While mostly tossing off careful characterizations during remarks and Q&A, Obama eventually slipped up. Deep into a long answer to a question about his leadership style, the president appeared to ad lib a word that the media grabbed onto: “And that’s something that — now, I’m not recommending for every future President that they take a shellacking like they — like I did last night” (emphasis added).

The president dropped the “S Bomb”– the word “shellacking” – and the rest is history. Immediately after the news conference, the first sentence out of television reporter Andrea Mitchell’s mouth was about how the president called the defeat a “shellacking.” Story after story since the news conference reported the president’s description. The word “shellacking” has appeared in 20,000 – 25,000 articles about the election, according to a Google search. NPR even ran a piece trying to track down the word’s etymology as a synonym for a big defeat.

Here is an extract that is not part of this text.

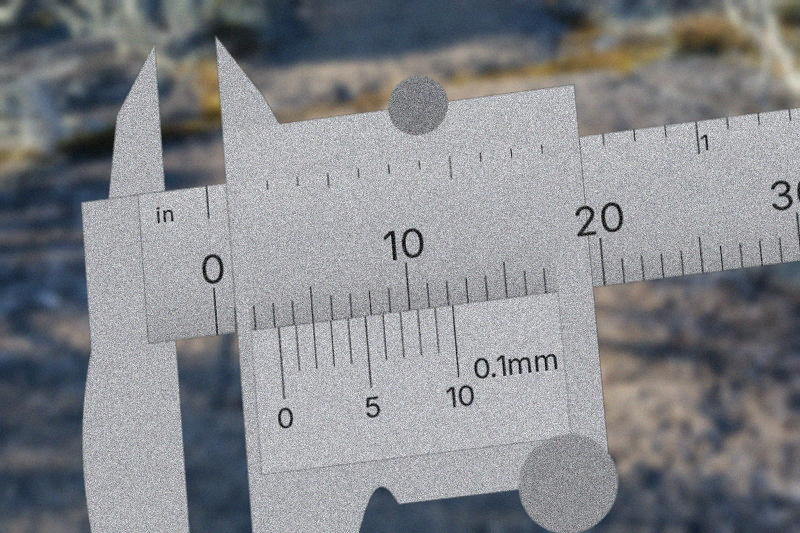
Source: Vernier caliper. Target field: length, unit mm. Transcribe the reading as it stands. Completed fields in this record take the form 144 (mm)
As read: 3.2 (mm)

“Shellacking” is a nice, colorful word, but probably not one that Obama and his team planned to use. Within a desert of careful language, “shellacking” stood out. The off-message message made news. Which is how media works.

2 Responses so far.

  1. I think “shellacking” was chosen deliberately and in advance. The sole purpose of the news conference was having Obama give his reaction to the Democratic defeat. Every analyst in the business was critiquing his demeanor like an Olympic judge — measuring the angle at which he held his head and the pitch of his voice for the proper signals of contrition, to determine whether he “got the message” the “American people” had sent.

    The standard against which to measure this was, of course, that of the previous president. George W. Bush had the humility to admit he took a “thumping,” so Obama had to do something similar. He held “shellacking” back, then sort of slipped it in so it wouldn’t seem so obvious — but everyone in the room understood it was the cookie they were all politely waiting for like obedient dogs.

    It’s ridiculous that something so silly is our national focus instead of, say, tax policy, but that’s where we are. We are a people people.

  2. Jeff Bentoff says:

    Interesting. You may be right. I’d like to think it was planned. Either way, whether a slip or intentional, deviating from the boring talk was like tossing chum in the water.

    I agree that while we’re primarily a people people, that it’s time to get some of the policy stuff fixed. We could use it.